My initial post was just getting some feedback about where I was and where I was going. There are some people that gave me good, unbiased advice and then there were those that proceeded to attack me. For what? What I do? Did I commit a crime? I made a poor decision to apply to a third-tier Caribbean school with low stats and I did not succeed, I got back up and now I am devising a plan to fix my mistakes and get back on track. There is no need to tell me that I am done. We don't know that. Basic sciences is not clinical medicine. The issue here is basic sciences and passing STEP1 and 2. Lets keep the discussion focused on that right now, arguing beyond that is just splitting hairs right now.
Becoming a doctor is not for everybody, yeah the Dean told us that many times. But don't think that "everybody" is referring to people like me. "Everybody" could also be you. Grades are one thing, you don't know what else people like myself can bring to the table. And if you don't know that, I would never count us out.

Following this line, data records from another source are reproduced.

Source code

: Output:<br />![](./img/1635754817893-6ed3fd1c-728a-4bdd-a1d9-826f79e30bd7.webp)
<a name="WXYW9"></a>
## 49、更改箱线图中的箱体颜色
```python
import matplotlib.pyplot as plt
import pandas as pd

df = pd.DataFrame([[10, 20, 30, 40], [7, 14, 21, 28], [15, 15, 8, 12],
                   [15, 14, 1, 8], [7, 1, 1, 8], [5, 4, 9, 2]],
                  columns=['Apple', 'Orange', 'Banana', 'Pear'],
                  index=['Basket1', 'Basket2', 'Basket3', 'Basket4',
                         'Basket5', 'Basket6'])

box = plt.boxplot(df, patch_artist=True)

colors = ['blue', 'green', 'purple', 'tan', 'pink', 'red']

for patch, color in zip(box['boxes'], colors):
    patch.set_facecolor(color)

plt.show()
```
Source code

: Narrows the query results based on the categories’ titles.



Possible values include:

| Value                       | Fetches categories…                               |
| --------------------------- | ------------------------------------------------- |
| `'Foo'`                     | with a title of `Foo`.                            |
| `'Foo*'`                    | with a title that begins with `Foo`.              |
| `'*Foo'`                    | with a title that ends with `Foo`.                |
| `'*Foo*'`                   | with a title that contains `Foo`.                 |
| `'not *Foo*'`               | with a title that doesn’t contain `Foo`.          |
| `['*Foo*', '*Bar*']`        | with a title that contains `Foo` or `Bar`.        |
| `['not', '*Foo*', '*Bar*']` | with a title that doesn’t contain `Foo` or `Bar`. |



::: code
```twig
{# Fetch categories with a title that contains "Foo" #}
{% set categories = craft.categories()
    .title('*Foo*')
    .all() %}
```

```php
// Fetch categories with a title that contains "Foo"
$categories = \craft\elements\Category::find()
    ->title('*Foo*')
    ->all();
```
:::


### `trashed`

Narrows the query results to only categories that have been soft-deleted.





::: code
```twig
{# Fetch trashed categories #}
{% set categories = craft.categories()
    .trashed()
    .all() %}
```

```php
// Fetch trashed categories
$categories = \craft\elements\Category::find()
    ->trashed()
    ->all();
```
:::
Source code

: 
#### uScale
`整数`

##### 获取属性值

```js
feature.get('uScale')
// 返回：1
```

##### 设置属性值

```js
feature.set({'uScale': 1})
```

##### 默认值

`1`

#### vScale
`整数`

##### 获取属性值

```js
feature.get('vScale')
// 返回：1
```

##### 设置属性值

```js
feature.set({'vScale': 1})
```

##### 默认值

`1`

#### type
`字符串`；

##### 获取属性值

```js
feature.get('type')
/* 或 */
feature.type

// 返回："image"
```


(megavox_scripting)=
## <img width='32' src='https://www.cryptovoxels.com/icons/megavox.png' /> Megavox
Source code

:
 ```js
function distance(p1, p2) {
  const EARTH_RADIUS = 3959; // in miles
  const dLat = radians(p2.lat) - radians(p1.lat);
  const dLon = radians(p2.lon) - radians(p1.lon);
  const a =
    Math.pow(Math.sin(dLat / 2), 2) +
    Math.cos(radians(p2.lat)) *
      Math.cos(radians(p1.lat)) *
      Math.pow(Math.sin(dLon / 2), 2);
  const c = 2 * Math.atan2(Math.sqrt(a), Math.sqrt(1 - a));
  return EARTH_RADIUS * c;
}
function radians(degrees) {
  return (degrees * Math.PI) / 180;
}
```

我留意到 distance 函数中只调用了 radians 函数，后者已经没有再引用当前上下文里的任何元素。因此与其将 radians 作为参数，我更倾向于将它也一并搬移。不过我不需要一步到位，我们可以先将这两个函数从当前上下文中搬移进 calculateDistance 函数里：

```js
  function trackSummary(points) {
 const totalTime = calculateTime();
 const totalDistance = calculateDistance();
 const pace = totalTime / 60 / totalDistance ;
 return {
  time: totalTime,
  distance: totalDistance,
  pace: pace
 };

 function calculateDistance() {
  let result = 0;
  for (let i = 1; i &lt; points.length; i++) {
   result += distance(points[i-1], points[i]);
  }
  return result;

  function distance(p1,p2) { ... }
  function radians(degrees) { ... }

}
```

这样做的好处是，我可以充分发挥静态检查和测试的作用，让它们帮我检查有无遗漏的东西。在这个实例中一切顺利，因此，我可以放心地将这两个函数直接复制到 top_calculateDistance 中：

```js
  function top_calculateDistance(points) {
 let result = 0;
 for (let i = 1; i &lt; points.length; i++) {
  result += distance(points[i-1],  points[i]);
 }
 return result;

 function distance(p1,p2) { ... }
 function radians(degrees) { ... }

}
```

Yes, the basic sciences and Step 1 & 2 have little to do with clinical medicine
That is so unbelievably untrue, that the only people that even try to make that claim are those that can't hack it.
Yes there is some obscure stuff on Step 1. Still, the knowledge base is broad for the MD/DO degree because it has to graduate a well rounded graduate capable of entering a broad range of specialty training.
The very idea that one does not need to show mastery of the material that is, well, medical school, to be a doctor......? That's like saying you just don't need to be able to land a plane to be an airline pilot.
Actually, no matter what type of doc you become, you will need to read the notes from cards, pulm, GI, surgery, etc, and while you may not have their knowledge to
generate their recs, you absolutely have to speak the same medical language and understand when/how to implement their recs, safely and appropriately modify them, modify your existing treatment in response, how to monitor, and to know when you need to talk more with the specialist. You do actually have to know a little bit of everything about everything.
Specialists in cardiology may know a little less than everything, but they still know a lot more than just cardiology.
At the end of the day, premed science prereqs, M1-4, the Steps, are all about the right hand knowing what the left hand is doing.
I didn't go into a super competitive field, I went into something quite general, and the knowledge based is huge for those in primary care fields. I am also pretty laidback personality.
However, it doesn't ****ing matter. When it comes to knowing how to read a fetal heart monitor, you can't **** that up. When you put in orders for units of insulin, your math better be right. So when it comes to your job, you bet your sweet ass you better type A and mind the details.